Preferably, high purity zinc sulfide (ZnS, 99.99%) and indium tin oxide (90 wt.% In) are selected₂O₃-10wt.％SnO₂99.99%) as a sputtering target.

Further, as shown in fig. 2, in the present embodiment, the thicknesses of the composite film layers are, in order: the reflective layer ITO was 300nm, the spacer layer ZnS was 1000nm, the lossy layer ITO was 120nm and the impedance matching layer ZnS was 550 nm. According to the resonance principle of the resonant cavity, two resonance peaks which are in a frequency doubling relationship can be generated and are respectively positioned in two non-detection wave bands (2.5-3 mu m and 5-8 mu m), and the selective radiation of the two wave bands is realized. Fig. 3 shows an emissivity spectrum of an infrared selective emitter of the composite film according to an embodiment of the present invention.

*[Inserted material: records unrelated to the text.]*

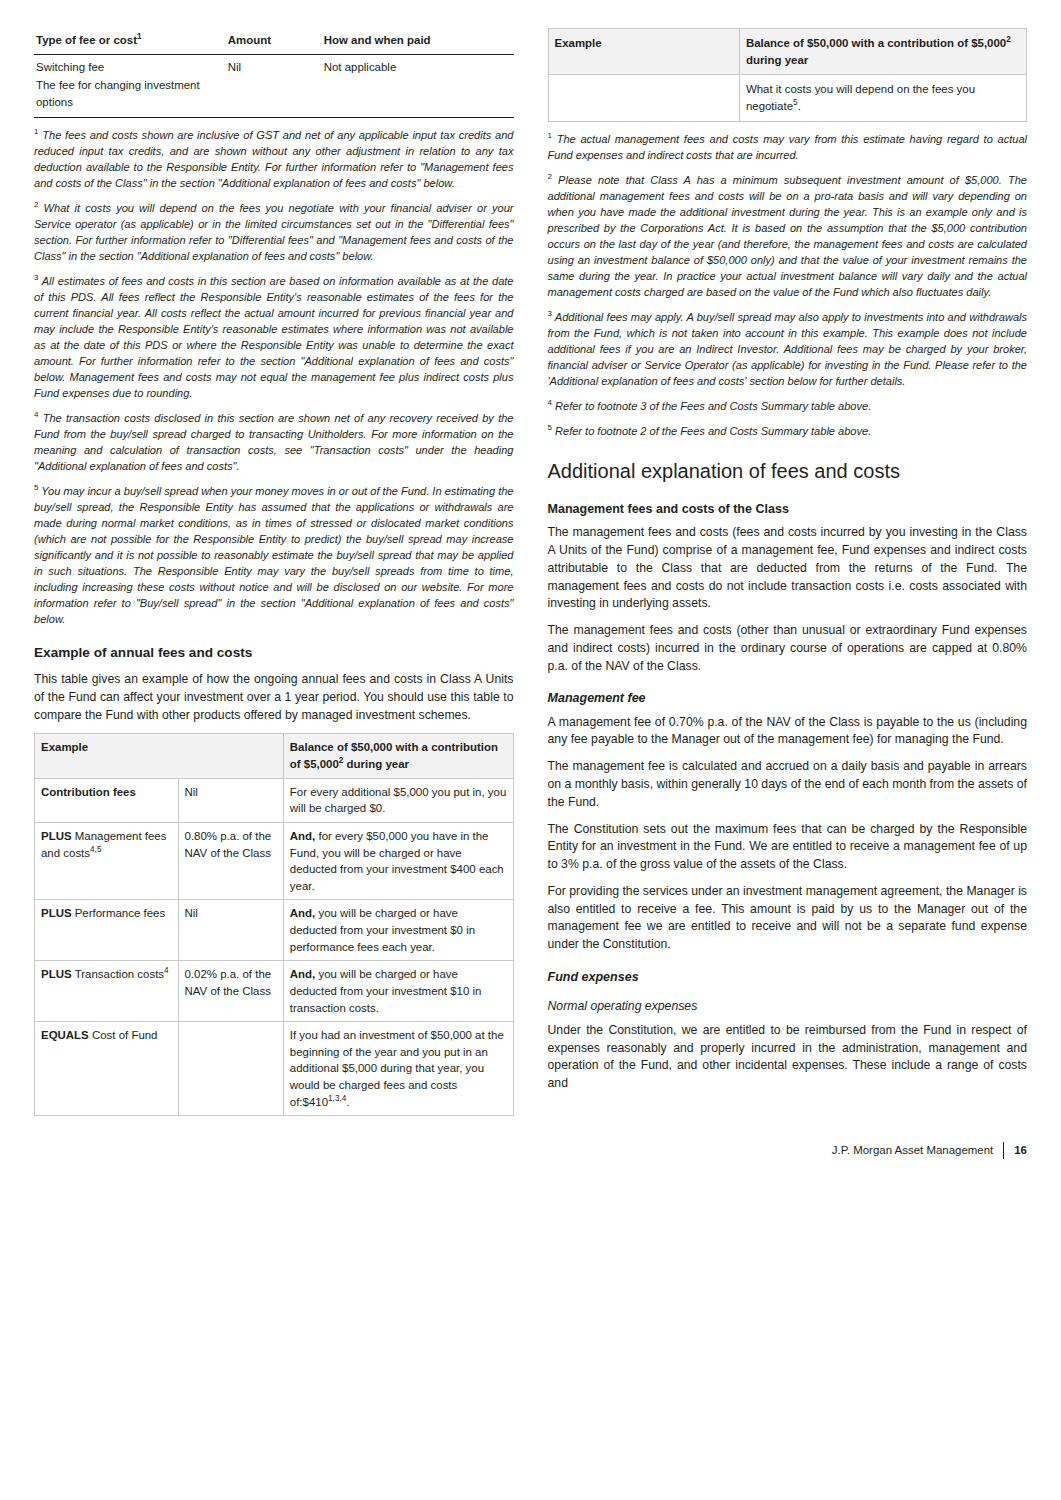| Type of fee or cost 1 | Amount | How and when paid |
| --- | --- | --- |
| Switching fee The fee for changing investment options | Nil | Not applicable |
1 The fees and costs shown are inclusive of GST and net of any applicable input tax credits and reduced input tax credits, and are shown without any other adjustment in relation to any tax deduction available to the Responsible Entity. For further information refer to "Management fees and costs of the Class" in the section "Additional explanation of fees and costs" below.
2 What it costs you will depend on the fees you negotiate with your financial adviser or your Service operator (as applicable) or in the limited circumstances set out in the "Differential fees" section. For further information refer to "Differential fees" and "Management fees and costs of the Class" in the section "Additional explanation of fees and costs" below.
3 All estimates of fees and costs in this section are based on information available as at the date of this PDS. All fees reflect the Responsible Entity's reasonable estimates of the fees for the current financial year. All costs reflect the actual amount incurred for previous financial year and may include the Responsible Entity's reasonable estimates where information was not available as at the date of this PDS or where the Responsible Entity was unable to determine the exact amount. For further information refer to the section "Additional explanation of fees and costs" below. Management fees and costs may not equal the management fee plus indirect costs plus Fund expenses due to rounding.
4 The transaction costs disclosed in this section are shown net of any recovery received by the Fund from the buy/sell spread charged to transacting Unitholders. For more information on the meaning and calculation of transaction costs, see "Transaction costs" under the heading "Additional explanation of fees and costs".
5 You may incur a buy/sell spread when your money moves in or out of the Fund. In estimating the buy/sell spread, the Responsible Entity has assumed that the applications or withdrawals are made during normal market conditions, as in times of stressed or dislocated market conditions (which are not possible for the Responsible Entity to predict) the buy/sell spread may increase significantly and it is not possible to reasonably estimate the buy/sell spread that may be applied in such situations. The Responsible Entity may vary the buy/sell spreads from time to time, including increasing these costs without notice and will be disclosed on our website. For more information refer to "Buy/sell spread" in the section "Additional explanation of fees and costs" below.
Example of annual fees and costs
This table gives an example of how the ongoing annual fees and costs in Class A Units of the Fund can affect your investment over a 1 year period. You should use this table to compare the Fund with other products offered by managed investment schemes.
| Example | Balance of $50,000 with a contribution of $5,000 2 during year |
| --- | --- |
| Contribution fees | Nil | For every additional $5,000 you put in, you will be charged $0. |
| PLUS Management fees and costs 4,5 | 0.80% p.a. of the NAV of the Class | And, for every $50,000 you have in the Fund, you will be charged or have deducted from your investment $400 each year. |
| PLUS Performance fees | Nil | And, you will be charged or have deducted from your investment $0 in performance fees each year. |
| PLUS Transaction costs 4 | 0.02% p.a. of the NAV of the Class | And, you will be charged or have deducted from your investment $10 in transaction costs. |
| EQUALS Cost of Fund | | If you had an investment of $50,000 at the beginning of the year and you put in an additional $5,000 during that year, you would be charged fees and costs of:$410 1,3,4 . |
| Example | Balance of $50,000 with a contribution of $5,000 2 during year |
| --- | --- |
| | What it costs you will depend on the fees you negotiate 5 . |
1 The actual management fees and costs may vary from this estimate having regard to actual Fund expenses and indirect costs that are incurred.
2 Please note that Class A has a minimum subsequent investment amount of $5,000. The additional management fees and costs will be on a pro-rata basis and will vary depending on when you have made the additional investment during the year. This is an example only and is prescribed by the Corporations Act. It is based on the assumption that the $5,000 contribution occurs on the last day of the year (and therefore, the management fees and costs are calculated using an investment balance of $50,000 only) and that the value of your investment remains the same during the year. In practice your actual investment balance will vary daily and the actual management costs charged are based on the value of the Fund which also fluctuates daily.
3 Additional fees may apply. A buy/sell spread may also apply to investments into and withdrawals from the Fund, which is not taken into account in this example. This example does not include additional fees if you are an Indirect Investor. Additional fees may be charged by your broker, financial adviser or Service Operator (as applicable) for investing in the Fund. Please refer to the 'Additional explanation of fees and costs' section below for further details.
4 Refer to footnote 3 of the Fees and Costs Summary table above.
5 Refer to footnote 2 of the Fees and Costs Summary table above.
Additional explanation of fees and costs
Management fees and costs of the Class
The management fees and costs (fees and costs incurred by you investing in the Class A Units of the Fund) comprise of a management fee, Fund expenses and indirect costs attributable to the Class that are deducted from the returns of the Fund. The management fees and costs do not include transaction costs i.e. costs associated with investing in underlying assets.
The management fees and costs (other than unusual or extraordinary Fund expenses and indirect costs) incurred in the ordinary course of operations are capped at 0.80% p.a. of the NAV of the Class.
Management fee
A management fee of 0.70% p.a. of the NAV of the Class is payable to the us (including any fee payable to the Manager out of the management fee) for managing the Fund.
The management fee is calculated and accrued on a daily basis and payable in arrears on a monthly basis, within generally 10 days of the end of each month from the assets of the Fund.
The Constitution sets out the maximum fees that can be charged by the Responsible Entity for an investment in the Fund. We are entitled to receive a management fee of up to 3% p.a. of the gross value of the assets of the Class.
For providing the services under an investment management agreement, the Manager is also entitled to receive a fee. This amount is paid by us to the Manager out of the management fee we are entitled to receive and will not be a separate fund expense under the Constitution.
Fund expenses
Normal operating expenses
Under the Constitution, we are entitled to be reimbursed from the Fund in respect of expenses reasonably and properly incurred in the administration, management and operation of the Fund, and other incidental expenses. These include a range of costs and
J.P. Morgan Asset Management 16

As shown in FIG. 3, the composite film infrared selective radiator provided by the embodiment of the present invention has average emissivities of 0.27(3-5 μm) and 0.26(8-14 μm) in two detection windows, respectively, and emission peaks of 0.62(2.5-3 μm) and 0.93(5-8 μm) in two non-detection windows, respectively. Therefore, the composite film infrared selective radiator provided by the embodiment of the invention has a good selective radiation effect.

It should be understood that the material and the structural size of the above structure are only one of the embodiments of the present invention, and the specific choice is determined according to the actual situation, which is not limited by the present invention.

It should be further understood that the above-mentioned materials provide a visible light transmittance curve of the infrared selective radiator of the composite film with high visible light transmittance according to the embodiment of the present invention as shown in fig. 4, and the average transmittance of the infrared selective radiator of the composite film with high visible light transmittance according to the embodiment of the present invention in the visible light band is 67.5%.

Fig. 5 shows a graph (600K) of the emissivity of the infrared selective radiator of the composite film according to the embodiment of the present invention. As can be seen from the figure, when the composite film infrared selective radiator is in a 600K environment, the emission power of the composite film infrared selective radiator in two non-detection windows is 89.3W/m respectively²(2.5-3 μm) and 1878.5W/m²(5-8 μm). The double non-detection wave band emission function of the composite film infrared selective emitter can effectively radiate the heat of the composite film infrared selective emitter to the atmosphere in practical application, so that the infrared characteristic of the composite film infrared selective emitter in a detectable wave band is further reduced through radiation cooling.

In conclusion, the composite film infrared selective radiator with high visible light transmittance provided by the embodiment has good infrared and visible light compatibility, and has great application value in infrared camouflage and visible light transmission scenes.

While preferred embodiments of the present invention have been described, additional variations and modifications in those embodiments may occur to those skilled in the art once they learn of the basic inventive concepts. Therefore, it is intended that the appended claims be interpreted as including preferred embodiments and all such alterations and modifications as fall within the scope of the invention.

It will be apparent to those skilled in the art that various changes and modifications may be made in the present invention without departing from the spirit and scope of the invention. Thus, if such modifications and variations of the present invention fall within the scope of the claims of the present invention and their equivalents, the present invention is also intended to include such modifications and variations.